Wer jetzt seinen Auslandsaufenthalt plant, muss allerdings mit gravierenden Änderungen beim Auslandsbafög rechnen. Die Bundesregierung plant zum Wintersemester 2007, dass das Auslandsbafög - wie bereits im Inland - nicht mehr reiner Zuschuss ist, sondern je zur Hälfte als Zuschuss und als zinsloses Darlehen gezahlt werden soll. Allerdings soll die Bafög-Förderung von Praktika außerhalb Europas erleichtert werden. Die Bafög-Novelle soll noch vor der Sommerpause beschlossen werden.
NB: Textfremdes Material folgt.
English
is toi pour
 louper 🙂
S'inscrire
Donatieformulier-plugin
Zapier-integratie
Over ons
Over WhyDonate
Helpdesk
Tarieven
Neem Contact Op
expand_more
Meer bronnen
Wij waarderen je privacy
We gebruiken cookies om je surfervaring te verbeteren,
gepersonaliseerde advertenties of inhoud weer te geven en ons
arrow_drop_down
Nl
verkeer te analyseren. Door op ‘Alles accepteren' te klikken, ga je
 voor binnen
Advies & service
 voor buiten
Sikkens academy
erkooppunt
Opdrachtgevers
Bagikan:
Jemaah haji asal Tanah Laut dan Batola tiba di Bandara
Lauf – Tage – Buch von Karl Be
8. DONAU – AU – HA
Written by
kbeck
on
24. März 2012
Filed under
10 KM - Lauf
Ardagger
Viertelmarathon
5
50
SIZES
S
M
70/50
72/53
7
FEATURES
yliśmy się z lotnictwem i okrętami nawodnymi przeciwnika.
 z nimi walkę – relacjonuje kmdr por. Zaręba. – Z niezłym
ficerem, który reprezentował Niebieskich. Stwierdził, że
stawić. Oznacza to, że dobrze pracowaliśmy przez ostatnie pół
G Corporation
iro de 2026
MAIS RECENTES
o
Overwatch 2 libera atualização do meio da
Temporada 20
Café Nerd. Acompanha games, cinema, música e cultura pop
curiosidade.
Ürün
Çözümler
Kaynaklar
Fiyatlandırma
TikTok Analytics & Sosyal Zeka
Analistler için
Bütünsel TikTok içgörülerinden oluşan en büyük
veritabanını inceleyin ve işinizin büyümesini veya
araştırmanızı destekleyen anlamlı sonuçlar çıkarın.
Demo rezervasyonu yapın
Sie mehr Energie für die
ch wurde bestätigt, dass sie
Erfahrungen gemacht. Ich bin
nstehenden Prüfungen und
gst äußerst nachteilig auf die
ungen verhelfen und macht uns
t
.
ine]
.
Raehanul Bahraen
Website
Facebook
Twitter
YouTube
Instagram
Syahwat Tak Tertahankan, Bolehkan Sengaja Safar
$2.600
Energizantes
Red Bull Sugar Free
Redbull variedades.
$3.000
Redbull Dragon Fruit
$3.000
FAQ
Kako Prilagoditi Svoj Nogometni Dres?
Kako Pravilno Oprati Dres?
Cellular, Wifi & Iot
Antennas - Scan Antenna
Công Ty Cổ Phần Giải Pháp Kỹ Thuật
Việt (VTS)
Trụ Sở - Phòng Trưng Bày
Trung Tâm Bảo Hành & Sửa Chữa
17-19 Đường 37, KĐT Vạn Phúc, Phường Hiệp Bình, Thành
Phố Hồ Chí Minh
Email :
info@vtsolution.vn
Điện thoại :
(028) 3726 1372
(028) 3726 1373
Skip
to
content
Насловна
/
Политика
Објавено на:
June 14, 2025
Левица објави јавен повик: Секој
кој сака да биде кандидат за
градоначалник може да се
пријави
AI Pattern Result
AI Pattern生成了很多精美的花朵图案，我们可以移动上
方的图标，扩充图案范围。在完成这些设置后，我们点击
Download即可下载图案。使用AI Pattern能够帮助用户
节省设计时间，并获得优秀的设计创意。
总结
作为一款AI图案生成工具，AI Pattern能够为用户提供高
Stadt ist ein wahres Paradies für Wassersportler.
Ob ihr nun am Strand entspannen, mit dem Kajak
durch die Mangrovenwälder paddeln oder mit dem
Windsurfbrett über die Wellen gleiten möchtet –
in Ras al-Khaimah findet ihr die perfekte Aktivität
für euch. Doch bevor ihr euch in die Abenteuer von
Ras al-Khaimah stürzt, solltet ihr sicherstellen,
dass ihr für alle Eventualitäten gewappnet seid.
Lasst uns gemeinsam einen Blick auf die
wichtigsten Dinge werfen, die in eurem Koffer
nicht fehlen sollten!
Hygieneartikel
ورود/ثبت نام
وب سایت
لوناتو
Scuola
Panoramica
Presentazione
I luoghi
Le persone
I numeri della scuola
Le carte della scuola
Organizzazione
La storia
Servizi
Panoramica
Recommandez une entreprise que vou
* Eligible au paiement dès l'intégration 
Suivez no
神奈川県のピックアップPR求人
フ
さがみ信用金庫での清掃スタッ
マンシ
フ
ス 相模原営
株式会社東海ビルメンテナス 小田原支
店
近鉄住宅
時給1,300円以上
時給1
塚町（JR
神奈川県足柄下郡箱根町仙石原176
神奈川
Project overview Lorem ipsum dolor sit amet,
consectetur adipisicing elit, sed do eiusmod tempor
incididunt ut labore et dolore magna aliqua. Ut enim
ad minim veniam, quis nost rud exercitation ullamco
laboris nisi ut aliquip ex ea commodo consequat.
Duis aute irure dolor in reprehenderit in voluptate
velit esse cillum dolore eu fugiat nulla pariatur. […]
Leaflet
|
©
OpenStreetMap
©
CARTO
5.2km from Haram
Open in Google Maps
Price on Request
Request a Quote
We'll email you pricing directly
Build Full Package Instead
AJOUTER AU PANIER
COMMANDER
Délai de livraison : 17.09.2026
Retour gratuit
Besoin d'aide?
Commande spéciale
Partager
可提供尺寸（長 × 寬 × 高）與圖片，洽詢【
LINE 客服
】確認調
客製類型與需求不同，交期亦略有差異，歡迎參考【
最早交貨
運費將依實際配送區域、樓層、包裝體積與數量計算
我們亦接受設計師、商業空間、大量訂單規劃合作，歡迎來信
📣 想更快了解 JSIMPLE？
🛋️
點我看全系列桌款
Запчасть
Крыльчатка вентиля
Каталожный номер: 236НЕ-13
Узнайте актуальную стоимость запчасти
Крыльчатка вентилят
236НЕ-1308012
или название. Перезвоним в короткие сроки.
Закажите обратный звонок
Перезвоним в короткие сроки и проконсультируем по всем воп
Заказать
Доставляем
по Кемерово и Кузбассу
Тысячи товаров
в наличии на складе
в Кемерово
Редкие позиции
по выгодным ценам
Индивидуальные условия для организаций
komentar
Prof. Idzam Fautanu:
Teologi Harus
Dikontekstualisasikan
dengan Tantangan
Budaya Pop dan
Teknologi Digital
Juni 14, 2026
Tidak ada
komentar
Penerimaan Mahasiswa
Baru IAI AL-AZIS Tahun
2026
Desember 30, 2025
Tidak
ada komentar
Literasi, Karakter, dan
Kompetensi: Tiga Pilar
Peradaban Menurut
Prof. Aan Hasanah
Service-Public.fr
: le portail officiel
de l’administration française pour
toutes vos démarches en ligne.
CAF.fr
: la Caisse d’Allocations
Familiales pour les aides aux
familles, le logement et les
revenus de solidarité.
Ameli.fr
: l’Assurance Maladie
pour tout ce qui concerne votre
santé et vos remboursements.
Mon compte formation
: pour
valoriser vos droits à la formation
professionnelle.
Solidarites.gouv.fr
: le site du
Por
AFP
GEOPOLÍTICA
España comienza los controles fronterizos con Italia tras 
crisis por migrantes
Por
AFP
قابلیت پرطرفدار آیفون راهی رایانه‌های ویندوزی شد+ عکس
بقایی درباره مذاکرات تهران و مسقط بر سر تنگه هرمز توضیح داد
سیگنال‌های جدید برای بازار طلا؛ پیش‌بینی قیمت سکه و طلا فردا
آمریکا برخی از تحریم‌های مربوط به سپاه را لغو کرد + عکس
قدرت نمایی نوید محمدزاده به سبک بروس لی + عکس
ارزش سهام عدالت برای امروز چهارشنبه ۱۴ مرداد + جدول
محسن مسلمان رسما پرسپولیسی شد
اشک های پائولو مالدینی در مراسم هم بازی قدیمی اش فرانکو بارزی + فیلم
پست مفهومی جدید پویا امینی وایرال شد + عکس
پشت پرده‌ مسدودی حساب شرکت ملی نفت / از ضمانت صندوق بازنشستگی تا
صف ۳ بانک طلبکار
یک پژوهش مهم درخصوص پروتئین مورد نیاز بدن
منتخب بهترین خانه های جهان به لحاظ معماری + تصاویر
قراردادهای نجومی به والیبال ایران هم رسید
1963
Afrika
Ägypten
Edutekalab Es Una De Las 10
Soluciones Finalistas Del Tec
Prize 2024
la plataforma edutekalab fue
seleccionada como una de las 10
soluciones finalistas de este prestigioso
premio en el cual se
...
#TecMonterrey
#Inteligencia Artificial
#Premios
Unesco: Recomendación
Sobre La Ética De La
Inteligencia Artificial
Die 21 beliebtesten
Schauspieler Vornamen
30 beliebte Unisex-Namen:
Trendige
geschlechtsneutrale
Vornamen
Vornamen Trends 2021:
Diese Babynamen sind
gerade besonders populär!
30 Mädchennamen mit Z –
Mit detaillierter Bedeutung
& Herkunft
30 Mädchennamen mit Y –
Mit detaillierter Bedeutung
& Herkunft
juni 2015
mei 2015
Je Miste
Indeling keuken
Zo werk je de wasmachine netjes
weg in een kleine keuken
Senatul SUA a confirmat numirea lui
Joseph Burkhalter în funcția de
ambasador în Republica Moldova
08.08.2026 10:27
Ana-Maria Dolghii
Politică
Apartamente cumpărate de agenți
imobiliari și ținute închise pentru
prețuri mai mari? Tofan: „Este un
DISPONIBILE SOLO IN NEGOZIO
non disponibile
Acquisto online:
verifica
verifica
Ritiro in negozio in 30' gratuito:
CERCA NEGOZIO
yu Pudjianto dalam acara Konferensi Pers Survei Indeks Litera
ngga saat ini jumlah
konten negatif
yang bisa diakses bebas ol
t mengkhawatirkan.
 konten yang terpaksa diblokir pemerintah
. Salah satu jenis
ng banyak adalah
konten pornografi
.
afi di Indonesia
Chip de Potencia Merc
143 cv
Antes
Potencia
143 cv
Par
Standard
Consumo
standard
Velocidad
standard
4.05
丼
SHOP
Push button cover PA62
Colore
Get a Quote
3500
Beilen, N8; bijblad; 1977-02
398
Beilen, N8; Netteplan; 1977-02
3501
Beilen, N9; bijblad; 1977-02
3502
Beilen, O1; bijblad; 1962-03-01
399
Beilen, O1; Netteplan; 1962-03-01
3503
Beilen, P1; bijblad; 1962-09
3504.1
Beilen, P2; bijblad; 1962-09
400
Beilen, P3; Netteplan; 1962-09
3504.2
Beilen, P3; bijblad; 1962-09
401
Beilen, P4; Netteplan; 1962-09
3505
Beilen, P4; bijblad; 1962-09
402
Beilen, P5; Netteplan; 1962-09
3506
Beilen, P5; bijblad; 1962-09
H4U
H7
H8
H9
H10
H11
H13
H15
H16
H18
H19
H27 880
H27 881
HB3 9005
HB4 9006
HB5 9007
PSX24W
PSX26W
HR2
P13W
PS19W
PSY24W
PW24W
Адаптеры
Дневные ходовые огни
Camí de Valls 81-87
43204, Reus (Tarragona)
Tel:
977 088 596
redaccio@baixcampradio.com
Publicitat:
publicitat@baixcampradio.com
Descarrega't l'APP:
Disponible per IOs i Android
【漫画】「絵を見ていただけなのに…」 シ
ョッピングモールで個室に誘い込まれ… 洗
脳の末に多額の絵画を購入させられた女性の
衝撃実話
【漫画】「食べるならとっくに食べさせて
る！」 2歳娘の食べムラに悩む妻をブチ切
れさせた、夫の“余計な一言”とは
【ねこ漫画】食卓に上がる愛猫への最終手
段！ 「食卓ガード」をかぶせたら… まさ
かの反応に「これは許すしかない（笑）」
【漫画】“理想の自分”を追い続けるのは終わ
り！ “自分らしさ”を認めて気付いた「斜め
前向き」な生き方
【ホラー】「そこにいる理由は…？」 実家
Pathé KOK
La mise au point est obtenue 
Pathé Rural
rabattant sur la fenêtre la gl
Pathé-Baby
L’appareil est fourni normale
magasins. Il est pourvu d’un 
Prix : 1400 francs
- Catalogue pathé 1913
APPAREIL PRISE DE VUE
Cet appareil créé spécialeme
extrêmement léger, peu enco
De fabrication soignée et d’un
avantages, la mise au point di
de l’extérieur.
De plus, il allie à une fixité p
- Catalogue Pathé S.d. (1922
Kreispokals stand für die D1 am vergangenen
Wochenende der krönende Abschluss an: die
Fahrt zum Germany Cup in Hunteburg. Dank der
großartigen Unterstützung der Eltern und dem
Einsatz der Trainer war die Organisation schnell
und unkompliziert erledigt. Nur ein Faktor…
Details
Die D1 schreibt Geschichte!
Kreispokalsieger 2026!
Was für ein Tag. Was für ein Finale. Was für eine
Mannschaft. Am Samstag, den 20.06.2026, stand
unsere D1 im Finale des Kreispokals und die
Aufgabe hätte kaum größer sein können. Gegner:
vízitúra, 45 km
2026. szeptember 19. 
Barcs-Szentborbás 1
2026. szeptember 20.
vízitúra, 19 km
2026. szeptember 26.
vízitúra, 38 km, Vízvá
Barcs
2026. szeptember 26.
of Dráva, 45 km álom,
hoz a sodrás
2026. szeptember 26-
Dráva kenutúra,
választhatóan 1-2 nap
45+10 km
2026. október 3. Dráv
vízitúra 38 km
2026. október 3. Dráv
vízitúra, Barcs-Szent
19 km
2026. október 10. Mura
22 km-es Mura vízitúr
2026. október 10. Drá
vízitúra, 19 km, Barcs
Fernwehkranke Studenten sollten nicht nur die Finanzen, sondern auch den organisatorischen Aufwand beachten. Exotische Universitäten haben meist keine Kooperation mit der Heimatuniversität, dann muss der Student sein Auslandsstudium selbst organisieren. "Stress pur", erinnert sich Swen Thissen - Bafög-Formulare ausfüllen, Visa beantragen und dazu die Anmeldeformalitäten der hawaiianischen Universität abarbeiten. Ein Aufwand, der sich für ihn aber gelohnt hat.

Nur den Spott seiner Kommilitonen findet er ungerecht. "Da heißt es, ich bekam den Urlaub vom Staat bezahlt, dabei war ich dort Vollzeitstudent." Vier Kurse hat er in Honolulu belegt, die er sich jetzt anrechnen lässt. Außerdem hat er ein Thema für seine Diplomarbeit gefunden. Und nebenbei auch ein wenig Surfen gelernt.